(Data excerpts)
• • •

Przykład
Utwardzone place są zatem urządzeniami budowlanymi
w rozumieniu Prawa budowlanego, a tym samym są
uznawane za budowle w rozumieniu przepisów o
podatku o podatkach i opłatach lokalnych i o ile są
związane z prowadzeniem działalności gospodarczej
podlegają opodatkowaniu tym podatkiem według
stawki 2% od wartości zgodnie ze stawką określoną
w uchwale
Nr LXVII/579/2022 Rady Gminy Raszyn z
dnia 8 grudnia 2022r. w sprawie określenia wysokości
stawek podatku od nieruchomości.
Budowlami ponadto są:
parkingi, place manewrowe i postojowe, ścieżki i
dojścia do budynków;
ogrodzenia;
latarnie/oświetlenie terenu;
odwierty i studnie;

• • •

- _Required action_
Please return all lines above in which the string "place" is found.

- _Result of the task_
Utwardzone place są zatem urządzeniami budowlanymi
parkingi, place manewrowe i postojowe, ścieżki i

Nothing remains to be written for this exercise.